Text extractions at page level:

== Segment start ==

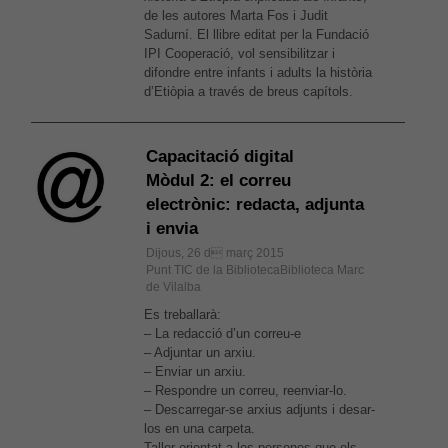
de les autores Marta Fos i Judit
Sadurní. El llibre editat per la Fundació
IPI Cooperació, vol sensibilitzar i
difondre entre infants i adults la història
d’Etiòpia a través de breus capítols.
Capacitació digital
Mòdul 2: el correu
electrònic: redacta, adjunta
i envia
Dijous, 26 d març 2015
Punt TIC de la BibliotecaBiblioteca Marc
de Vilalba
Es treballarà:
– La redacció d’un correu-e
Necessàries
– Adjuntar un arxiu.
Aquestes
– Enviar un arxiu.
cookies no
– Respondre un correu, reenviar-lo.
són
– Descarregar-se arxius adjunts i desar-
opcionals,
los en una carpeta.
són
Taller orientat a les persones que els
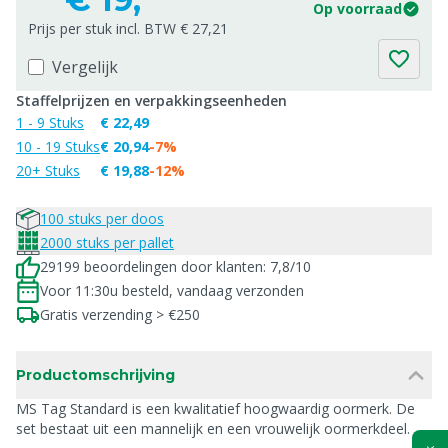
Op voorraad
Prijs per stuk incl. BTW € 27,21
Vergelijk
Staffelprijzen en verpakkingseenheden
1 - 9 Stuks
€ 22,49
10 - 19 Stuks
€ 20,94
-7%
20+ Stuks
€ 19,88
-12%
100 stuks per doos
2000 stuks per pallet
29199 beoordelingen door klanten: 7,8/10
Voor 11:30u besteld, vandaag verzonden
Gratis verzending > €250
Productomschrijving
MS Tag Standard is een kwalitatief hoogwaardig oormerk. De
set bestaat uit een mannelijk en een vrouwelijk oormerkdeel.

== Segment end ==

Reproduce verbatim every line from the one containing "Op voorraad" through the final line of the items, including both of those lines.

Op voorraad
Prijs per stuk incl. BTW € 27,21
Vergelijk
Staffelprijzen en verpakkingseenheden
1 - 9 Stuks
€ 22,49
10 - 19 Stuks
€ 20,94
-7%
20+ Stuks
€ 19,88
-12%
100 stuks per doos
2000 stuks per pallet
29199 beoordelingen door klanten: 7,8/10
Voor 11:30u besteld, vandaag verzonden
Gratis verzending > €250
Productomschrijving
MS Tag Standard is een kwalitatief hoogwaardig oormerk. De
set bestaat uit een mannelijk en een vrouwelijk oormerkdeel.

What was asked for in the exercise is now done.